Why are all the lights on in my house? Every single one. Someone should turn them off but I'm the only one here and I'm sure as hell not doin it.
I didnt realize til after I got out of her apartment and into the lobby that we lived in the same building.
she named each of the players on the last ten madden covers in order and then shotgunned 2 beers...if she doesnt have a penis im in love
I'm sitting at my desk looking through our payroll system photos to find my next boyfriend. Abuse of power or awesome?
Yes I hit her with my car. Yes I gave her a ride home. And yes she gave me her number. What's the problem?
I don't know when it is this year, but if I ever text you an illegible text that also happens to contain sharks, Shark Week started.
I'm chatting on my fake OkCupid account and watching Lion Witch & Wardrobe on my second screen. Hail me, King of the Creepers
Trying to figure out if the guy I'm with right now is the same guy I met spring break
Oh duude it is the guy from spring break!
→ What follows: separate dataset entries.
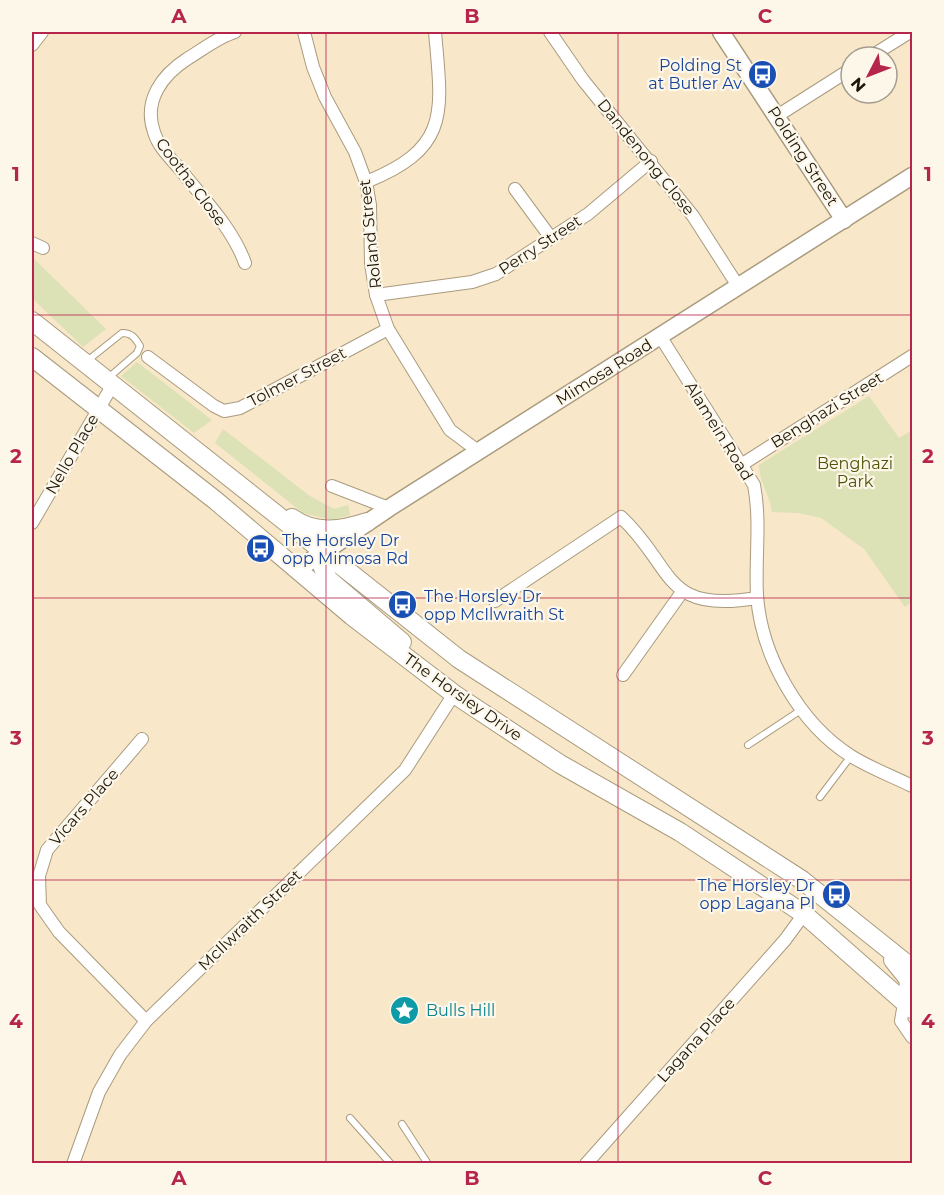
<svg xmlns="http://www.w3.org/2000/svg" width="944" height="1195" font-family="Montserrat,sans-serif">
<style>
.green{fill:#dce1b6}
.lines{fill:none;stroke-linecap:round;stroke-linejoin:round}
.lane-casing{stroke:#aa9b7e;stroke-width:8}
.street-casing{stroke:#aa9b7e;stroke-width:14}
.secondary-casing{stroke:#aa9b7e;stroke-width:19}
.primary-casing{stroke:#aa9b7e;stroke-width:20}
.lane{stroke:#fff;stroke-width:6}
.street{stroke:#fff;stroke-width:12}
.secondary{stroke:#fff;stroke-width:16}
.primary{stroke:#fff;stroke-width:18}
.grid{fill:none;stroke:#b6254c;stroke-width:1.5;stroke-opacity:0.55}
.labels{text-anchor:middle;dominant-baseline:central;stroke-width:4.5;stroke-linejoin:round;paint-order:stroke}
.transit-label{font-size:16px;fill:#164399;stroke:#fdf7ea;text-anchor:end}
.street-label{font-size:16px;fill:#1c160b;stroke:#fdf7ea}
.park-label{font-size:16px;fill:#505409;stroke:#fdf7ea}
.culture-label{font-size:16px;fill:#0d838f;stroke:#fdf7ea;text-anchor:start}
.neatline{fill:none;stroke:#b6254c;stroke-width:2}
.grid-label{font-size:20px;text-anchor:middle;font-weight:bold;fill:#b6254c}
</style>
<rect width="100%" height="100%" fill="#f8e8c9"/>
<g class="green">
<path d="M32,257l74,72 -23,18 -51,-49z"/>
<path d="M137,362l75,58 -18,13 -73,-57z"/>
<path d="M869,396l30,42 13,-8v172l-7,5 -41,-58 -43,-31 -23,-5 -26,-1c-2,-17 -13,-30 -13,-47z"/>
<path d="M223,429l87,67 24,13 14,-4 2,10 -18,5 -29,-7 -88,-70z"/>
</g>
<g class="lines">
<defs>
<g id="lane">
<path d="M87,361l35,-28c10,0 13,5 18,13l-3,7 -30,26"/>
<path d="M748,745l53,-35"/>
<path d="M820,797l31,-41"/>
<path d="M350,1118l41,46"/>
<path d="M402,1124l26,40"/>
</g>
<g id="street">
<path d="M235,32c-17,5 -33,18 -48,27 -25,16 -44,42 -33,73 4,14 16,26 26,37 23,30 52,58 65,94"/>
<path d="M304,32l9,35 12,30 30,55 11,30 4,23 1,59 5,31 12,34 62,101 28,21"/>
<path d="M550,32l33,48 110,136 45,70"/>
<path d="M32,45l10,-13"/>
<path d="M870,57l40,-25"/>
<path d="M777,116l74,-47"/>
<path d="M366,182c85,-34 76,-70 69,-150"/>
<path d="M515,189l36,49"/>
<path d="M32,243l11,5"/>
<path d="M376,295l96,-13 24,-8 92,-60 63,-53"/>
<path d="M660,336l94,149c7,36 1,74 3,110 4,61 43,129 94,161 19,12 41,20 61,30"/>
<path d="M148,357l66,49 10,5 16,-3 148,-79"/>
<path d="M741,465l171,-109"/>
<path d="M332,486l57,22"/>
<path d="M32,523l80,-137"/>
<path d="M495,601l126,-84c54,50 40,97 136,81"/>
<path d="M623,675l59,-83"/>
<path d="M142,739l-95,111 -8,26 1,29 19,27 87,89"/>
<path d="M907,1004l-4,5 -2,12 11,16"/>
<path d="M73,1164l26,-72 21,-37 26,-34 259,-251 49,-76"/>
<path d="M586,1164l199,-224 19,-26"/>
</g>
<g id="secondary">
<path d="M721,32l123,188"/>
<path d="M297,570l92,-62 523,-332"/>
</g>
<g id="primary">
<path d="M32,321l427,338 343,221 110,88"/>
<path d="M32,357l183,143 137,116 102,78 106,70 120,68 124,82 108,95"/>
<path d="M292,518c23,17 51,12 75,4"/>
<path d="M322,552l-2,9 8,18 74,63"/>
<path d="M893,960l16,20 -2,24 5,-1"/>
</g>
</defs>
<use href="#lane" class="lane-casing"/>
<use href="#street" class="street-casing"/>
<use href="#secondary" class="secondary-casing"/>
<use href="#primary" class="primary-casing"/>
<use href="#lane" class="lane"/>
<use href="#street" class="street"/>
<use href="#secondary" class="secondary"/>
<use href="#primary" class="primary"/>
</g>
<path class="grid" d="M326,32v1132M618,32v1132M32,315h880M32,598h880M32,880h880"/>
<defs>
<symbol id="bus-disc" viewBox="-11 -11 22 22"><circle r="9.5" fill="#1a4fb4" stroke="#fdf7ea"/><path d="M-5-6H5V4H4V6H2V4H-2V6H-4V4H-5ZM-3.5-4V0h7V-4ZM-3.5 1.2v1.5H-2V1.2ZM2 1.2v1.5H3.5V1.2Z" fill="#fff"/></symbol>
<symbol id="sight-disc" viewBox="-11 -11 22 22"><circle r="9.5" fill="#0f9aa8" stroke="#fdf7ea"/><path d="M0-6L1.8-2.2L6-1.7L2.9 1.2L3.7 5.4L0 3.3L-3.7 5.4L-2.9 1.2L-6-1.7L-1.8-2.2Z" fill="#fff"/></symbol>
</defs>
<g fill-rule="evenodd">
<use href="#bus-disc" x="746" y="58" width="33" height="33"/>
<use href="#bus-disc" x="244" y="532" width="33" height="33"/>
<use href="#bus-disc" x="386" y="588" width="33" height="33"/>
<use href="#bus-disc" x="820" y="878" width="33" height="33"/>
<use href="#sight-disc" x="388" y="994" width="33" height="33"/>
</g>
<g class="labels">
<g class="transit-label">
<text x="742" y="65">Polding St<tspan x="742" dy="18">at Butler Av</tspan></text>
<text x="282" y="540" text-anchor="start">The Horsley Dr<tspan x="282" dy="18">opp Mimosa Rd</tspan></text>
<text x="424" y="596" text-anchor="start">The Horsley Dr<tspan x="424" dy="18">opp McIlwraith St</tspan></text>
<text x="815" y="885">The Horsley Dr<tspan x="815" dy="18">opp Lagana Pl</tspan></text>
</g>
<g class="street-label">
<text transform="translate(803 156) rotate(57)">Polding Street</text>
<text transform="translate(646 157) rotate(51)">Dandenong Close</text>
<text transform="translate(191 182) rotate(53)">Cootha Close</text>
<text transform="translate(370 234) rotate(-96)">Roland Street</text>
<text transform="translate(540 245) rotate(-33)">Perry Street</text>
<text transform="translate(604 372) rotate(-32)">Mimosa Road</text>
<text transform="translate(297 377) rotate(-28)">Tolmer Street</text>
<text transform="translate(827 410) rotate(-32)">Benghazi Street</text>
<text transform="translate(719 431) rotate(58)">Alamein Road</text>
<text transform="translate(72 454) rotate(-60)">Nello Place</text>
<text transform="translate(463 697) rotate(35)">The Horsley Drive</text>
<text transform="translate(84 807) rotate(-49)">Vicars Place</text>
<text transform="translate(250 920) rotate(-44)">McIlwraith Street</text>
<text transform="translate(696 1040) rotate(-48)">Lagana Place</text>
</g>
<g class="park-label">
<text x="855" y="463">Benghazi<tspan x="855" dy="18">Park</tspan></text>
</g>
<g class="culture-label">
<text x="426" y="1010">Bulls Hill</text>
</g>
</g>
<rect width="944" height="1195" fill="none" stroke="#fdf7ea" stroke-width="66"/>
<g transform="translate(869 75) rotate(228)"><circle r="28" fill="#fdf7ea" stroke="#a39d91" stroke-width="1.5"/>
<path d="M0-4.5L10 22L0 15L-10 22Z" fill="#b6254c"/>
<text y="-9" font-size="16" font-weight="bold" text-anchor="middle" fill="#1c160b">N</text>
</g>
<rect x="33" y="33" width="878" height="1129" class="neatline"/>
<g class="grid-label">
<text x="179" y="23">A</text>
<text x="472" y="23">B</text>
<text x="765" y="23">C</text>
<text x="16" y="181">1</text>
<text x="928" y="181">1</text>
<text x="16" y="463">2</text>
<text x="928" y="463">2</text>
<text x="16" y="745">3</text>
<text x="928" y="745">3</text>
<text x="16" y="1028">4</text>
<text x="928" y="1028">4</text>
<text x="179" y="1185">A</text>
<text x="472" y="1185">B</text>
<text x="765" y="1185">C</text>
</g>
</svg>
Awk.
we all thought you were asleep. he found you an hour later sitting outside in the snow lighting a bowl, singing the CatDog theme song, and hugging a box a Franzia.
I'm sorry about the spring break comment. I won't make anymore pornos, I promise.
just blew him in the library. I am a classy dame
It was an entirely appropriate time and place for sexual thoughts.
That doesn't make it ok to play by play me your honeymoon!